PROMPT:
Only the lines from the one with "n und Dienstleistungen von" to the end of the data below should be given again, exactly as written.
=== DATASET ===
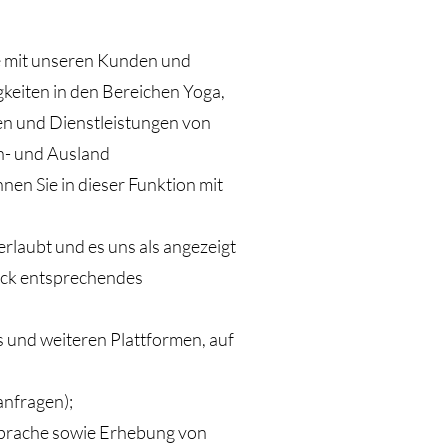
e mit unseren Kunden und
keiten in den Bereichen Yoga,
n und Dienstleistungen von
n- und Ausland
en Sie in dieser Funktion mit
rlaubt und es uns als angezeigt
weck entsprechendes
 und weiteren Plattformen, auf
nfragen);
sprache sowie Erhebung von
===
ANSWER SECTION:
n und Dienstleistungen von
n- und Ausland
en Sie in dieser Funktion mit
rlaubt und es uns als angezeigt
weck entsprechendes
 und weiteren Plattformen, auf
nfragen);
sprache sowie Erhebung von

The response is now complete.